===== RECORDS FOR THE EXERCISE

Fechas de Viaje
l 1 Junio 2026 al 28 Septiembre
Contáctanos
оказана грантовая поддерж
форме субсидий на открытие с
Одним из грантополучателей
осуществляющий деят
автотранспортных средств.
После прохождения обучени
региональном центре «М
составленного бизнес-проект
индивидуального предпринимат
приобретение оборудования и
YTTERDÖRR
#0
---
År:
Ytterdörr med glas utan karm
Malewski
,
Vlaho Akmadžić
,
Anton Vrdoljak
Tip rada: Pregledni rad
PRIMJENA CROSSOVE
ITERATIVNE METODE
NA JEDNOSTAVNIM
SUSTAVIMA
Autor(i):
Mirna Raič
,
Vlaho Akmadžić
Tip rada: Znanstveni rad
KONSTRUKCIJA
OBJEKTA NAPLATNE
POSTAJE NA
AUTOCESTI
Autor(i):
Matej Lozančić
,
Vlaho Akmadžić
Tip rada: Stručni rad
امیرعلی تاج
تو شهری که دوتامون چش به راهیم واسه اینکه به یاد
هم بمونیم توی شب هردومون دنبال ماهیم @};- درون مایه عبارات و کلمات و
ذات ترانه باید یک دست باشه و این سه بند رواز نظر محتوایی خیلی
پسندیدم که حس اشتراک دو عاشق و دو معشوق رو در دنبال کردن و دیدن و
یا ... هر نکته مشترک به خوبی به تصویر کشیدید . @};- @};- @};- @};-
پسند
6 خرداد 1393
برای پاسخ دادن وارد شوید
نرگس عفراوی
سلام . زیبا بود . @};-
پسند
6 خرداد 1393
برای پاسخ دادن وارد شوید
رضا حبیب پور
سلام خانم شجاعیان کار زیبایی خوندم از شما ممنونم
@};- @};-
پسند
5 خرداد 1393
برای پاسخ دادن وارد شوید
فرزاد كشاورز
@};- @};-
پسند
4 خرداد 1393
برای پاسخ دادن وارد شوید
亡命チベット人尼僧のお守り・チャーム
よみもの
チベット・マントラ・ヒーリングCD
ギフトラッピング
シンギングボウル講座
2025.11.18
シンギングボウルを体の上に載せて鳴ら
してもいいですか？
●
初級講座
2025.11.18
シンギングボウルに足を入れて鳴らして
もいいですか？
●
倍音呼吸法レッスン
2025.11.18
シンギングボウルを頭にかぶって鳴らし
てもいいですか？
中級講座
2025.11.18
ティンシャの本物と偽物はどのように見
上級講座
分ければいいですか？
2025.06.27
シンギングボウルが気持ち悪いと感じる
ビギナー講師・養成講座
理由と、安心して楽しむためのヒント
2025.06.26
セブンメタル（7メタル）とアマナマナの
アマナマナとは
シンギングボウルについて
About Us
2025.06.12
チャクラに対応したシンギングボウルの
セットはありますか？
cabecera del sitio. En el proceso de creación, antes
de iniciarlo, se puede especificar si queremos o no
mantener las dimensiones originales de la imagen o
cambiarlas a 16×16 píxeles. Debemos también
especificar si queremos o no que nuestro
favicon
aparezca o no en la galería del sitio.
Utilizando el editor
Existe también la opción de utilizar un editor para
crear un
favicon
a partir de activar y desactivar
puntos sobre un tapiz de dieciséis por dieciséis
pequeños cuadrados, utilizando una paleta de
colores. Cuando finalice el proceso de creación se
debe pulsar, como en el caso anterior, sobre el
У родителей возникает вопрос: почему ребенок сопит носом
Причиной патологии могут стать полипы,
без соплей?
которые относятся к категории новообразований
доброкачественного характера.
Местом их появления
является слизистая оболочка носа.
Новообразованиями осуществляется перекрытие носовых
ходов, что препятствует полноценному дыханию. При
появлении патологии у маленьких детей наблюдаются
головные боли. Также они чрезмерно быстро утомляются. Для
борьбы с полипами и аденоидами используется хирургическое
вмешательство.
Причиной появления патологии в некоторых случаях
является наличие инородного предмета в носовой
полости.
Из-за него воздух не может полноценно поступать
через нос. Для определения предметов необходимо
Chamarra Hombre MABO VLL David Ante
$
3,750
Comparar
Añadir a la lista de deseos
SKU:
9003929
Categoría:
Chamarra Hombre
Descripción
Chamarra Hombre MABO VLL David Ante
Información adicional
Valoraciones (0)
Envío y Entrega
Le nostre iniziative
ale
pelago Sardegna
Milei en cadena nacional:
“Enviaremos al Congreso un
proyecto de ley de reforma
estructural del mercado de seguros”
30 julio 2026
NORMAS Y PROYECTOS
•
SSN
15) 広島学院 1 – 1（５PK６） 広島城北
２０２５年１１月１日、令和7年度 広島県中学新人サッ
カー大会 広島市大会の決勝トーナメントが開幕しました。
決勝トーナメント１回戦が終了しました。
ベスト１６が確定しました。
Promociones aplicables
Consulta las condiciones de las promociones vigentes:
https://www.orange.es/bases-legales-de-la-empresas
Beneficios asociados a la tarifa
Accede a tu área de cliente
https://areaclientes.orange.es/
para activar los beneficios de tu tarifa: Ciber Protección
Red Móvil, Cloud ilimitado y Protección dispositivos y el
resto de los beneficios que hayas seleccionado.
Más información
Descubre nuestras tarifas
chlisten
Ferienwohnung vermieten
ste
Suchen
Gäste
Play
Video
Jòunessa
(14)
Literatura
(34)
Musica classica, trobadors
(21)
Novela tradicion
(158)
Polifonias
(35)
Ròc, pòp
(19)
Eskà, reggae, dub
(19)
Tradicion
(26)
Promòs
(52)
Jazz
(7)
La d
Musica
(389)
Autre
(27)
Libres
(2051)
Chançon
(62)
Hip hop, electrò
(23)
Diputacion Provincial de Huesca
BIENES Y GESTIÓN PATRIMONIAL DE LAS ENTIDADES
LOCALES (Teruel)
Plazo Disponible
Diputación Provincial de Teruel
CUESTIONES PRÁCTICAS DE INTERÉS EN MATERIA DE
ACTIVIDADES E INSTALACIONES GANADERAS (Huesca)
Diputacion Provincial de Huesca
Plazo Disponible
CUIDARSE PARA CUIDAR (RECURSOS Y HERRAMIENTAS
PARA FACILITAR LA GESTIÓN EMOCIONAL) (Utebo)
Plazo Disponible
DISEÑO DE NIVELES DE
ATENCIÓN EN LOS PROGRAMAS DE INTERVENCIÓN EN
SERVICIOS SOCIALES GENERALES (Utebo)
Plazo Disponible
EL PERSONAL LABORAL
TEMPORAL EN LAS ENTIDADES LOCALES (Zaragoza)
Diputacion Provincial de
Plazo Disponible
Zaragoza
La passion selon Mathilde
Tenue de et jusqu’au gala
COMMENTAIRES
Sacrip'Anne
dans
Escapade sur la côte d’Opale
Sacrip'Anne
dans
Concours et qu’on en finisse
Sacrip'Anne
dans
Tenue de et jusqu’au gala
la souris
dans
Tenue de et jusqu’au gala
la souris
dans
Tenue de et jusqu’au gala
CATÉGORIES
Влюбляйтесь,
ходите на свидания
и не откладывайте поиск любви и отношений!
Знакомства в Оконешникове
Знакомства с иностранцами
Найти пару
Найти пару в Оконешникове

==========

» AIM OF THE EXERCISE: After reading the listing above, print each line back exactly.

» RESULT FOR THIS EXERCISE:
Fechas de Viaje
l 1 Junio 2026 al 28 Septiembre
Contáctanos
оказана грантовая поддерж
форме субсидий на открытие с
Одним из грантополучателей
осуществляющий деят
автотранспортных средств.
После прохождения обучени
региональном центре «М
составленного бизнес-проект
индивидуального предпринимат
приобретение оборудования и
YTTERDÖRR
#0
---
År:
Ytterdörr med glas utan karm
Malewski
,
Vlaho Akmadžić
,
Anton Vrdoljak
Tip rada: Pregledni rad
PRIMJENA CROSSOVE
ITERATIVNE METODE
NA JEDNOSTAVNIM
SUSTAVIMA
Autor(i):
Mirna Raič
,
Vlaho Akmadžić
Tip rada: Znanstveni rad
KONSTRUKCIJA
OBJEKTA NAPLATNE
POSTAJE NA
AUTOCESTI
Autor(i):
Matej Lozančić
,
Vlaho Akmadžić
Tip rada: Stručni rad
امیرعلی تاج
تو شهری که دوتامون چش به راهیم واسه اینکه به یاد
هم بمونیم توی شب هردومون دنبال ماهیم @};- درون مایه عبارات و کلمات و
ذات ترانه باید یک دست باشه و این سه بند رواز نظر محتوایی خیلی
پسندیدم که حس اشتراک دو عاشق و دو معشوق رو در دنبال کردن و دیدن و
یا ... هر نکته مشترک به خوبی به تصویر کشیدید . @};- @};- @};- @};-
پسند
6 خرداد 1393
برای پاسخ دادن وارد شوید
نرگس عفراوی
سلام . زیبا بود . @};-
پسند
6 خرداد 1393
برای پاسخ دادن وارد شوید
رضا حبیب پور
سلام خانم شجاعیان کار زیبایی خوندم از شما ممنونم
@};- @};-
پسند
5 خرداد 1393
برای پاسخ دادن وارد شوید
فرزاد كشاورز
@};- @};-
پسند
4 خرداد 1393
برای پاسخ دادن وارد شوید
亡命チベット人尼僧のお守り・チャーム
よみもの
チベット・マントラ・ヒーリングCD
ギフトラッピング
シンギングボウル講座
2025.11.18
シンギングボウルを体の上に載せて鳴ら
してもいいですか？
●
初級講座
2025.11.18
シンギングボウルに足を入れて鳴らして
もいいですか？
●
倍音呼吸法レッスン
2025.11.18
シンギングボウルを頭にかぶって鳴らし
てもいいですか？
中級講座
2025.11.18
ティンシャの本物と偽物はどのように見
上級講座
分ければいいですか？
2025.06.27
シンギングボウルが気持ち悪いと感じる
ビギナー講師・養成講座
理由と、安心して楽しむためのヒント
2025.06.26
セブンメタル（7メタル）とアマナマナの
アマナマナとは
シンギングボウルについて
About Us
2025.06.12
チャクラに対応したシンギングボウルの
セットはありますか？
cabecera del sitio. En el proceso de creación, antes
de iniciarlo, se puede especificar si queremos o no
mantener las dimensiones originales de la imagen o
cambiarlas a 16×16 píxeles. Debemos también
especificar si queremos o no que nuestro
favicon
aparezca o no en la galería del sitio.
Utilizando el editor
Existe también la opción de utilizar un editor para
crear un
favicon
a partir de activar y desactivar
puntos sobre un tapiz de dieciséis por dieciséis
pequeños cuadrados, utilizando una paleta de
colores. Cuando finalice el proceso de creación se
debe pulsar, como en el caso anterior, sobre el
У родителей возникает вопрос: почему ребенок сопит носом
Причиной патологии могут стать полипы,
без соплей?
которые относятся к категории новообразований
доброкачественного характера.
Местом их появления
является слизистая оболочка носа.
Новообразованиями осуществляется перекрытие носовых
ходов, что препятствует полноценному дыханию. При
появлении патологии у маленьких детей наблюдаются
головные боли. Также они чрезмерно быстро утомляются. Для
борьбы с полипами и аденоидами используется хирургическое
вмешательство.
Причиной появления патологии в некоторых случаях
является наличие инородного предмета в носовой
полости.
Из-за него воздух не может полноценно поступать
через нос. Для определения предметов необходимо
Chamarra Hombre MABO VLL David Ante
$
3,750
Comparar
Añadir a la lista de deseos
SKU:
9003929
Categoría:
Chamarra Hombre
Descripción
Chamarra Hombre MABO VLL David Ante
Información adicional
Valoraciones (0)
Envío y Entrega
Le nostre iniziative
ale
pelago Sardegna
Milei en cadena nacional:
“Enviaremos al Congreso un
proyecto de ley de reforma
estructural del mercado de seguros”
30 julio 2026
NORMAS Y PROYECTOS
•
SSN
15) 広島学院 1 – 1（５PK６） 広島城北
２０２５年１１月１日、令和7年度 広島県中学新人サッ
カー大会 広島市大会の決勝トーナメントが開幕しました。
決勝トーナメント１回戦が終了しました。
ベスト１６が確定しました。
Promociones aplicables
Consulta las condiciones de las promociones vigentes:
https://www.orange.es/bases-legales-de-la-empresas
Beneficios asociados a la tarifa
Accede a tu área de cliente
https://areaclientes.orange.es/
para activar los beneficios de tu tarifa: Ciber Protección
Red Móvil, Cloud ilimitado y Protección dispositivos y el
resto de los beneficios que hayas seleccionado.
Más información
Descubre nuestras tarifas
chlisten
Ferienwohnung vermieten
ste
Suchen
Gäste
Play
Video
Jòunessa
(14)
Literatura
(34)
Musica classica, trobadors
(21)
Novela tradicion
(158)
Polifonias
(35)
Ròc, pòp
(19)
Eskà, reggae, dub
(19)
Tradicion
(26)
Promòs
(52)
Jazz
(7)
La d
Musica
(389)
Autre
(27)
Libres
(2051)
Chançon
(62)
Hip hop, electrò
(23)
Diputacion Provincial de Huesca
BIENES Y GESTIÓN PATRIMONIAL DE LAS ENTIDADES
LOCALES (Teruel)
Plazo Disponible
Diputación Provincial de Teruel
CUESTIONES PRÁCTICAS DE INTERÉS EN MATERIA DE
ACTIVIDADES E INSTALACIONES GANADERAS (Huesca)
Diputacion Provincial de Huesca
Plazo Disponible
CUIDARSE PARA CUIDAR (RECURSOS Y HERRAMIENTAS
PARA FACILITAR LA GESTIÓN EMOCIONAL) (Utebo)
Plazo Disponible
DISEÑO DE NIVELES DE
ATENCIÓN EN LOS PROGRAMAS DE INTERVENCIÓN EN
SERVICIOS SOCIALES GENERALES (Utebo)
Plazo Disponible
EL PERSONAL LABORAL
TEMPORAL EN LAS ENTIDADES LOCALES (Zaragoza)
Diputacion Provincial de
Plazo Disponible
Zaragoza
La passion selon Mathilde
Tenue de et jusqu’au gala
COMMENTAIRES
Sacrip'Anne
dans
Escapade sur la côte d’Opale
Sacrip'Anne
dans
Concours et qu’on en finisse
Sacrip'Anne
dans
Tenue de et jusqu’au gala
la souris
dans
Tenue de et jusqu’au gala
la souris
dans
Tenue de et jusqu’au gala
CATÉGORIES
Влюбляйтесь,
ходите на свидания
и не откладывайте поиск любви и отношений!
Знакомства в Оконешникове
Знакомства с иностранцами
Найти пару
Найти пару в Оконешникове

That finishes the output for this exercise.